+++ Exercise inputs

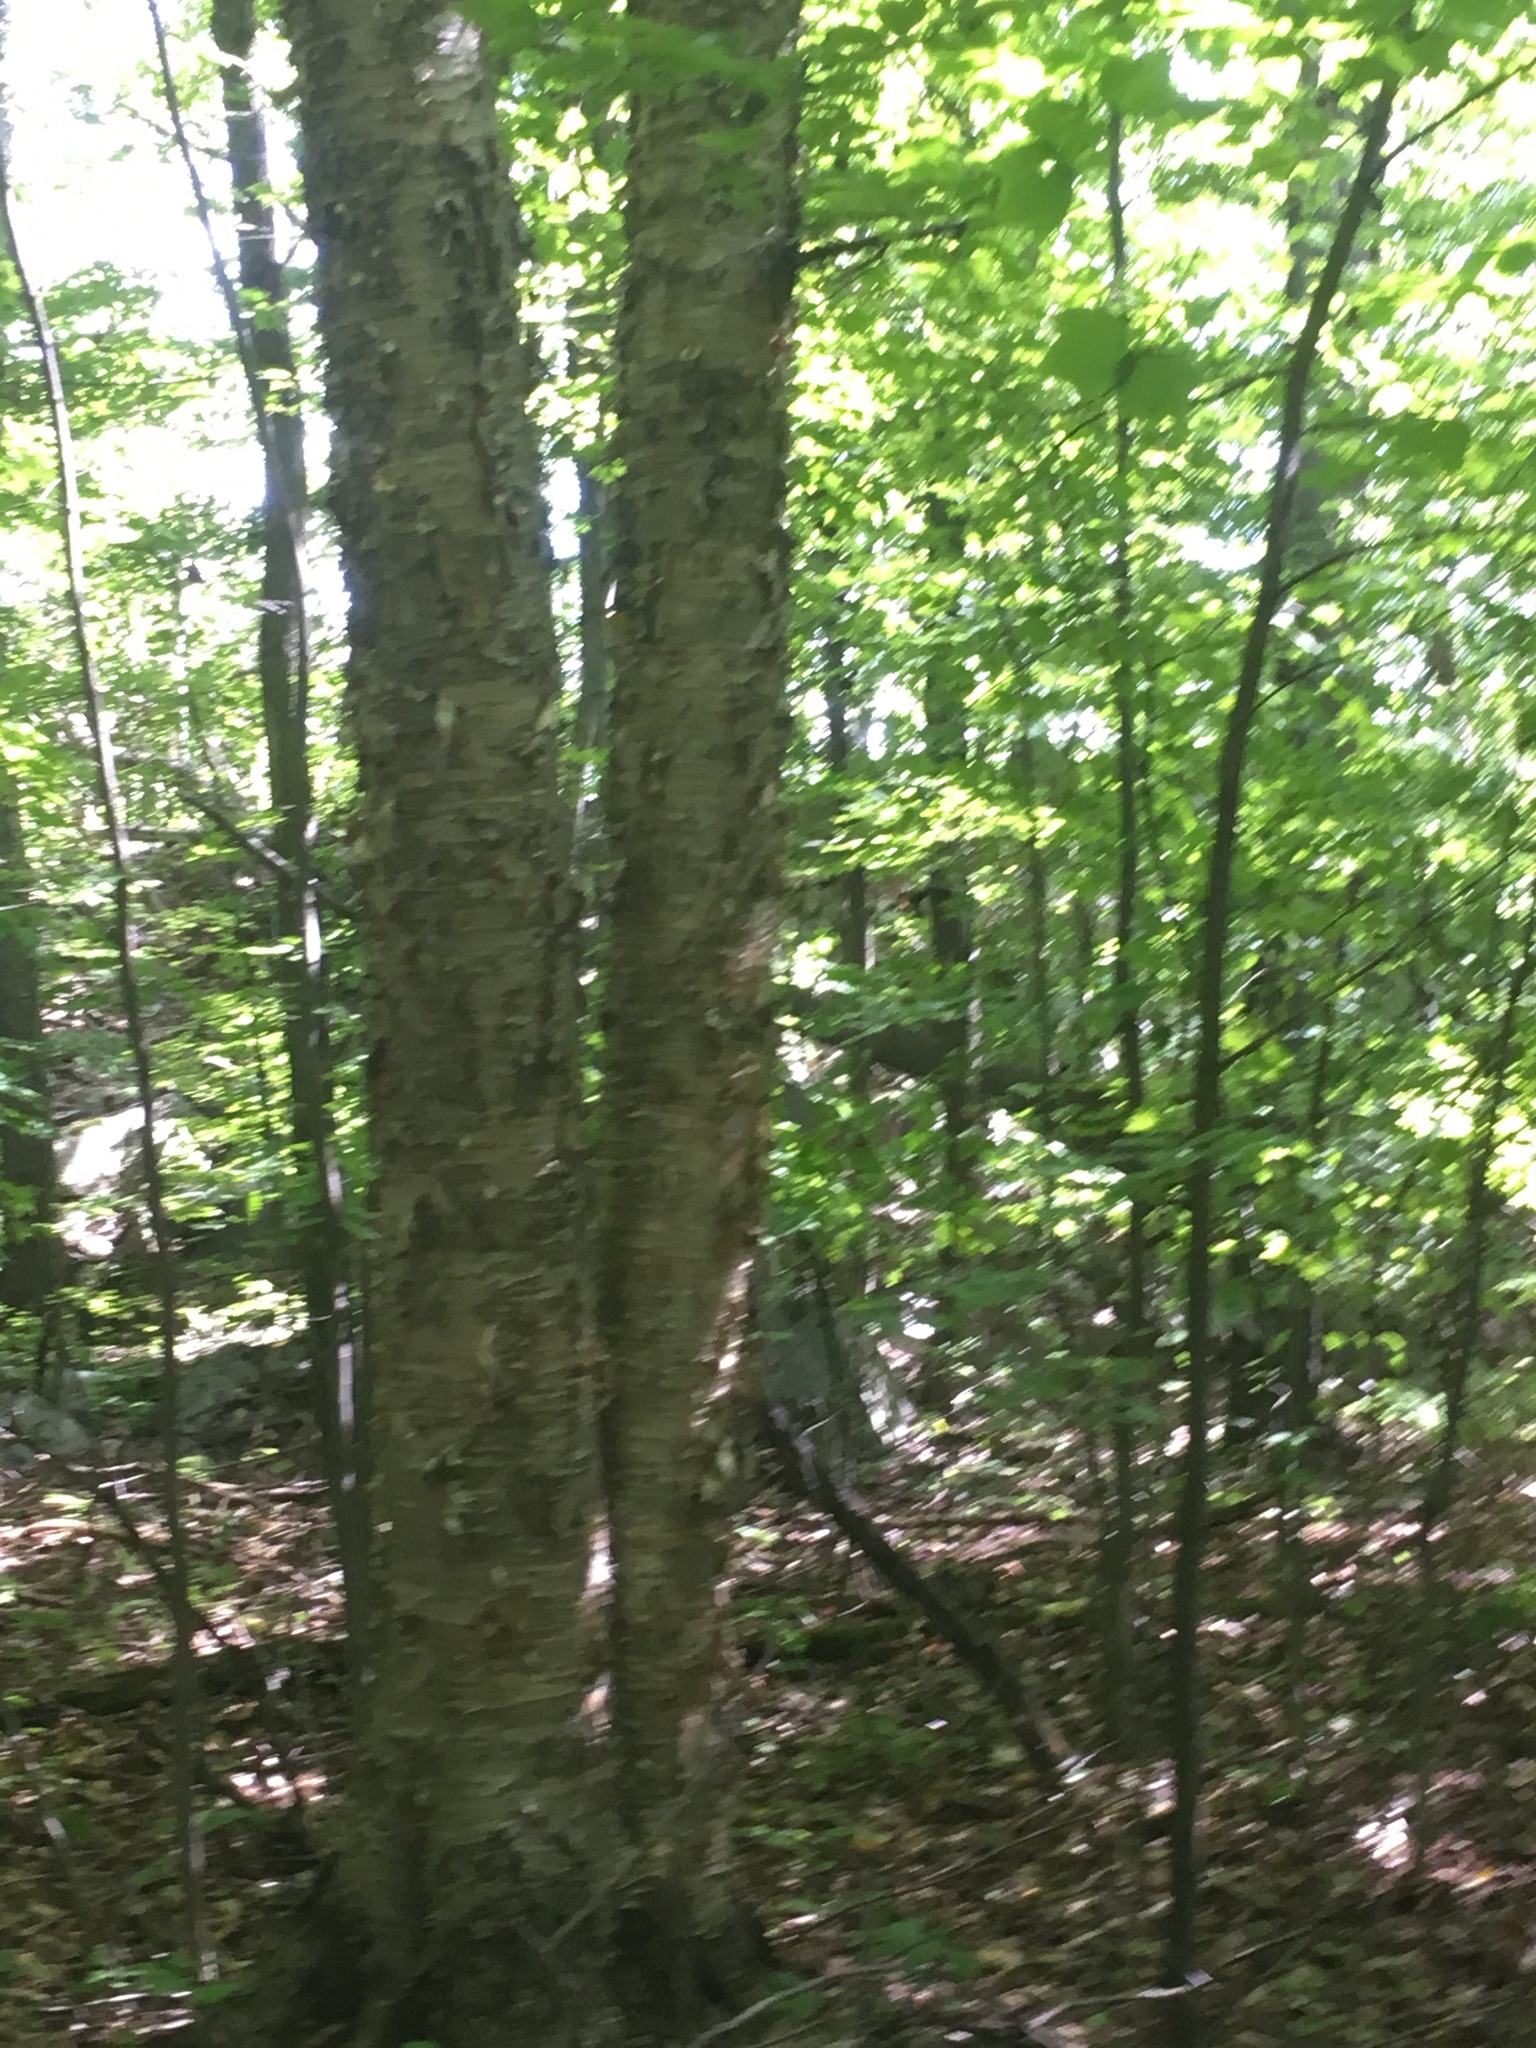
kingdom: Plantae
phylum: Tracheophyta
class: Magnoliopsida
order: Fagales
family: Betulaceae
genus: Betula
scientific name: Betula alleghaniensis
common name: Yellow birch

++++++

> [What needs to be done]:
Rewrite the lines of the records with "common name" renamed to "vernacular name" and every other word left as it is, leaving out the pictures.

> [Reply to the task]:
kingdom: Plantae
phylum: Tracheophyta
class: Magnoliopsida
order: Fagales
family: Betulaceae
genus: Betula
scientific name: Betula alleghaniensis
vernacular name: Yellow birch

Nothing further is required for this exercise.